--- Given passage Enclosed Below ---

In April 2023, after Washington intervened and all of Relator Siegel's nonWashington claims were dismissed, the plaintiffs sought, and the Oklahoma Court granted, a change of venue to the Western District of Washington. Dkts. 203, 210. Siegel then asked this Court for leave to amend her complaint again, to allege with precision specific claims and underlying facts showing that NNI's nationwide unlawful marketing scheme caused claims for NovoSeven to be presented to Medicare systems for 44 states, and to allege specific claims and facts showing that NNI's scheme caused the submission of false claims to the state of Delaware. Dkt. 248 at 2. NNI opposed amendment, arguing that Siegel was attempting to re-litigate claims that had already been dismissed (without prejudice). This Court permitted the amendment, and Siegel filed her third consolidated complaint. Dkts. 269, 270.
Siegel alleges NNI engaged in a sophisticated, national, and illegal scheme to increase its sales of NovoSeven. She alleges that NNI paid kickbacks to physicians and patients for prescribing and requesting NovoSeven for off-label, medically unnecessary uses, including for prophylaxis and at higher than the FDA-approved doses. She details NNI's internal marketing strategies, its efforts to have favorable articles published in medical journals, and its presentations at Continuing Medical Education (CME) seminars, all aimed at increasing off-label sales.
She asserts that these efforts were wildly successful, and that the illegal scheme resulted in millions or even billions of dollars in false claims. Siegel alleges that the scheme and its effects were national in scope, and she seeks to re-plead and rehabilitate both her national FCA claims (counts 1 and 2) and her Delaware False Claims and Reporting Act claim (count 7).
Siegel attempts to bolster the claims Judge Wyrick found lacking in three ways: First, she details her own experiences while she was an NNI employee in 2008 and 2009, including NNI's efforts to expand its NovoSeven market share by promoting off-label uses, including inducements to physicians and patients, for NovoSeven. Second, Siegel incorporates “Medicare counts,” purporting to demonstrate the total number of claims or payment for NovoSeven presented to Medicare in 44 states and the District of Columbia over time.

--- End of Enclosed Given passage ---
--- The data Enclosed Below ---

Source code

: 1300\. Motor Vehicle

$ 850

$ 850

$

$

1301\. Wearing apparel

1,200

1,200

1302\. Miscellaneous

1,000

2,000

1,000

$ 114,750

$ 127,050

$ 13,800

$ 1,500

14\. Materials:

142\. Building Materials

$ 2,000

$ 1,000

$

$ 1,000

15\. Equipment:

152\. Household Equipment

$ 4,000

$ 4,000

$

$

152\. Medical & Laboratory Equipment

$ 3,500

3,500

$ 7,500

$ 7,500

--- End of Enclosed The data ---

**Exercise goal**
List every docket number cited in the NovoSeven litigation passage.

**Completed exercise**
203, 210, 248, 269, 270